▶ List of tasks:
a - Translate this sentence from the forum thread about orphans in Don Bluth's films into Spanish: "Orphan means you've lost both your parents."
b - Extend the forum thread about orphans in Don Bluth's films by writing the next part, starting right after its final quoted post.

▶ Excerpt provided:
He directed and animated for it. Go check again.


----------



## Ty Vulpine (Sep 30, 2008)

Kangaroo_Boy said:


> He directed and animated for it. Go check again.



Yeah, I looked up the movie first, didn't see, then checked him on Wiki, and saw there. I stand corrected.


----------



## TwilightV (Sep 30, 2008)

Pete in Pete's Dragon, Penny in The Rescuer's, Orphan's Alley in An American Tail, Anya in Anastasia, and the Human race in Titan A.E..


----------



## Ty Vulpine (Sep 30, 2008)

TwilightV said:


> , and the Human race in Titan A.E..



You really can't count the entire human race as an orphan...


----------



## Kangamutt (Sep 30, 2008)

They're _planetary_ orphans.


----------



## TwilightV (Sep 30, 2008)

Um... I think it's a "technicality". Get it? They're orphaned because they lost their homeworld.


----------



## Ty Vulpine (Sep 30, 2008)

TwilightV said:


> Um... I think it's a "technicality". Get it? They're orphaned because they lost their homeworld.



Orphan means you've lost both your parents. Humanity didn't lose it's "parents". If it was the last human, then yeah, it would be an orphan.


----------



## Kangamutt (Sep 30, 2008)

Alright, so they became space bums. The point being, Bluth's work incorporates either little mice in hats, or people who have suffered major loss. Or both.


----------



## TwilightV (Sep 30, 2008)

Uh, if they were "Space... Bums?" would they not be cruising the galaxy looking for handouts? I don't think that was what the movie was about... but that's just me.


----------



## Ty Vulpine (Sep 30, 2008)

Kangaroo_Boy said:


> Alright, so they became space bums. The point being, Bluth's work incorporates either little mice in hats, or people who have suffered major loss. Or both.

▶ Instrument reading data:
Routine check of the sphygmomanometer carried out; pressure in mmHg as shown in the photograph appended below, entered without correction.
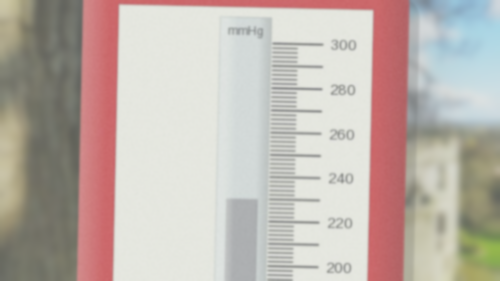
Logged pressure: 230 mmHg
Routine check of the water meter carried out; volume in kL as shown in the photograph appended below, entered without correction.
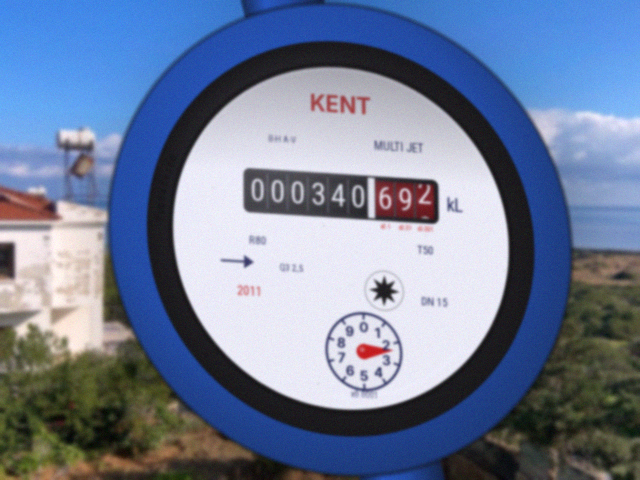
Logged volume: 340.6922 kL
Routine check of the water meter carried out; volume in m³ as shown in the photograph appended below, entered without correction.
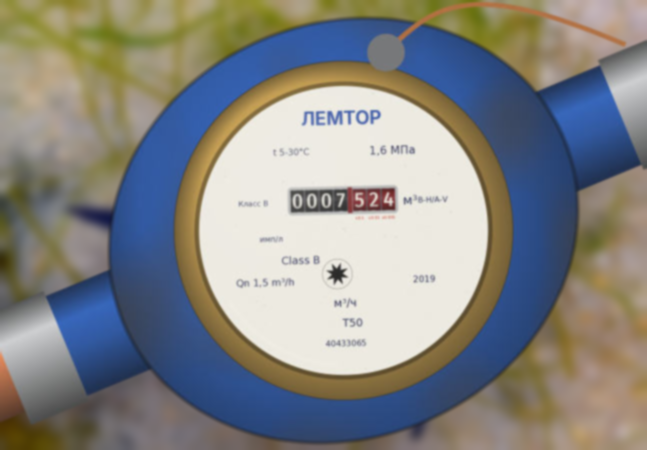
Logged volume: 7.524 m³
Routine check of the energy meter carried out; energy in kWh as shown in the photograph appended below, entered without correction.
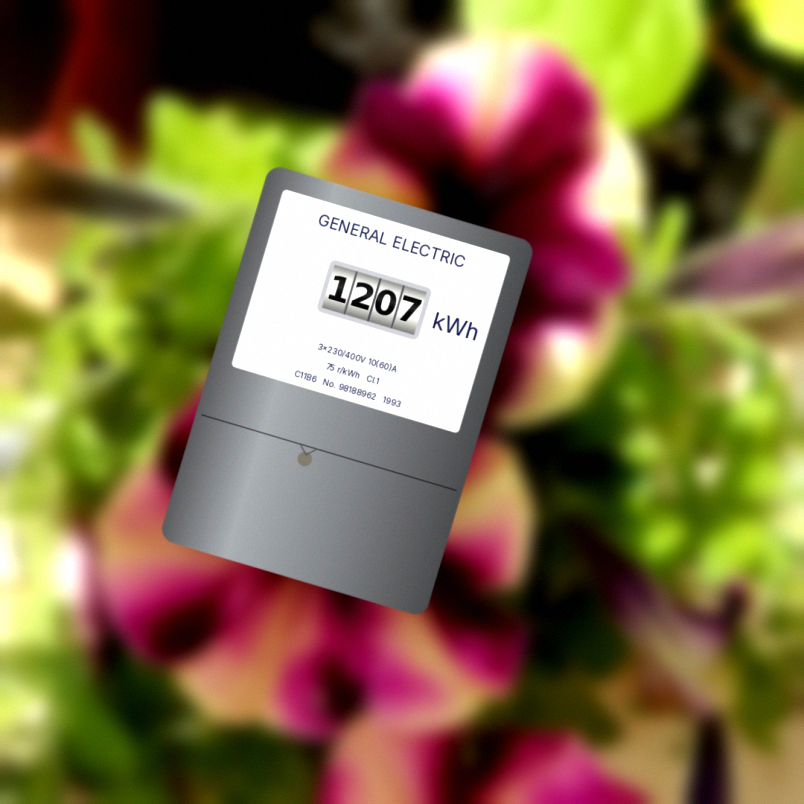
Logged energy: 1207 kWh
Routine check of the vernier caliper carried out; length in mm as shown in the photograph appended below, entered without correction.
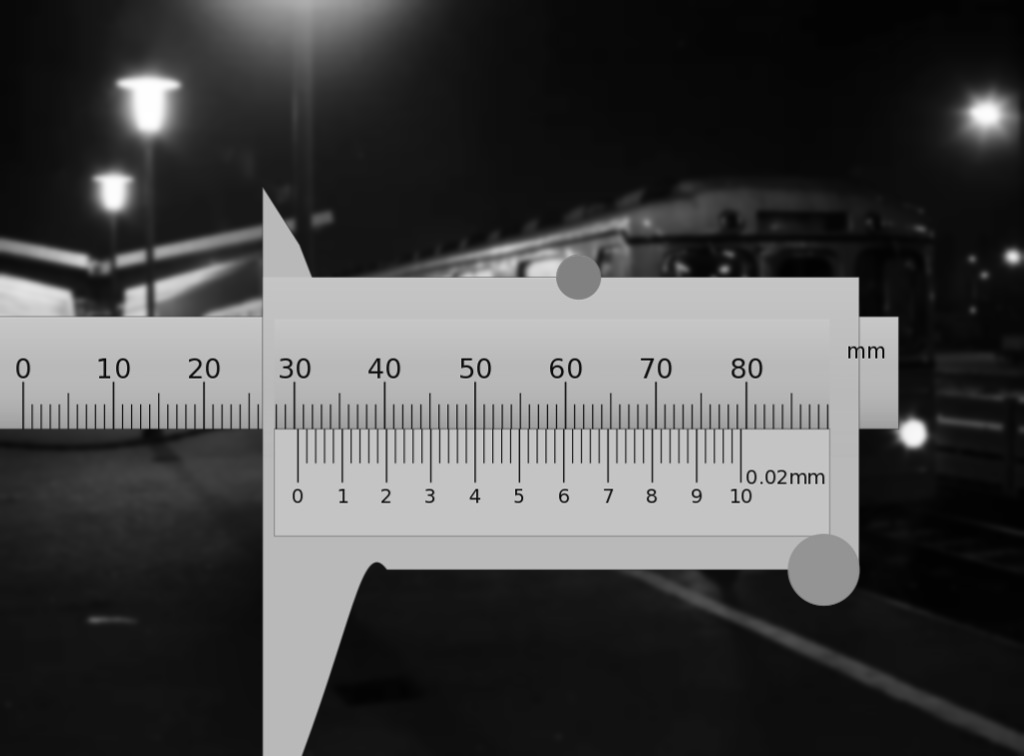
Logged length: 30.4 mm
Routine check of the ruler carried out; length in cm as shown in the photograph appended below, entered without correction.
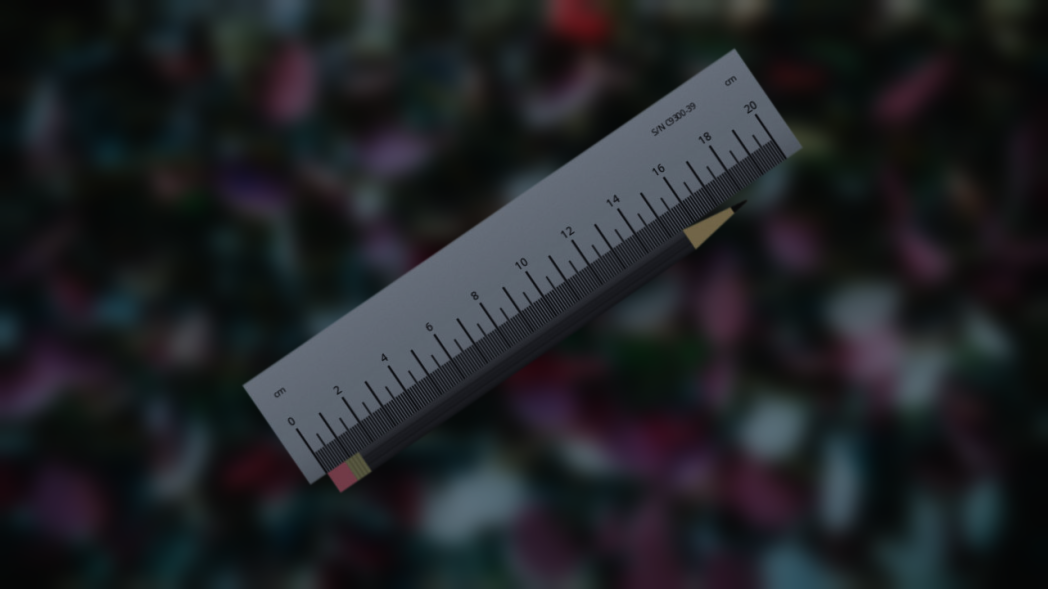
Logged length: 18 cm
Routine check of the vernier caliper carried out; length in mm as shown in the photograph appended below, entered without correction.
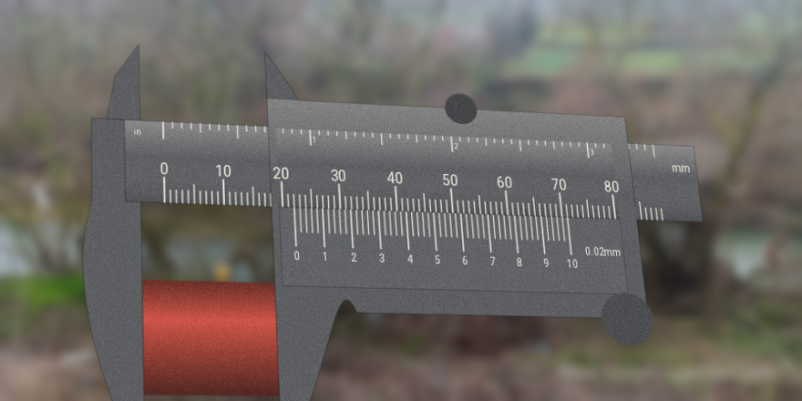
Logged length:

▶ Answers for the exercise:
a - Huérfano significa que has perdido a ambos padres.

b -
Yeah, I just wish he hadn't thrown away the original ending of Land Before Time...


----------



## Kangamutt (Sep 30, 2008)

Not as bad as when Spielberg did the ending for A.I. after Kubrick died halfway through making it.


----------



## Ty Vulpine (Sep 30, 2008)

Kangaroo_Boy said:


> Not as bad as when Spielberg did the ending for A.I. after Kubrick died halfway through making it.



Or "fixing" E.T. .................


----------



## Kangamutt (Sep 30, 2008)

Spielberg needs an ass kicking.


----------



## Renton Whitetail (Sep 30, 2008)

I personally like both. I grew up with their films and have liked the films for what they had to offer, because they were each unique in their own way (like Don Bluth's style of having a combination of energy and some darkness to their stories, and the Disney films for being charming, fun and amusing for the entire family).


----------



## Tremaine (Sep 30, 2008)

TwilightV said:


> I like both. Most of Bluth's films tend to have one thing in common: orphans.



Disney films tend to be worse for that. In every single major film release (not counting direct-to-video sequels), one or both parents of the main protagonist die, are already dead, or are missing.

I haven't been paying any attention to the 3D crap they've been putting out lately so I have no idea about those.


----------



## Wolf-Bone (Sep 30, 2008)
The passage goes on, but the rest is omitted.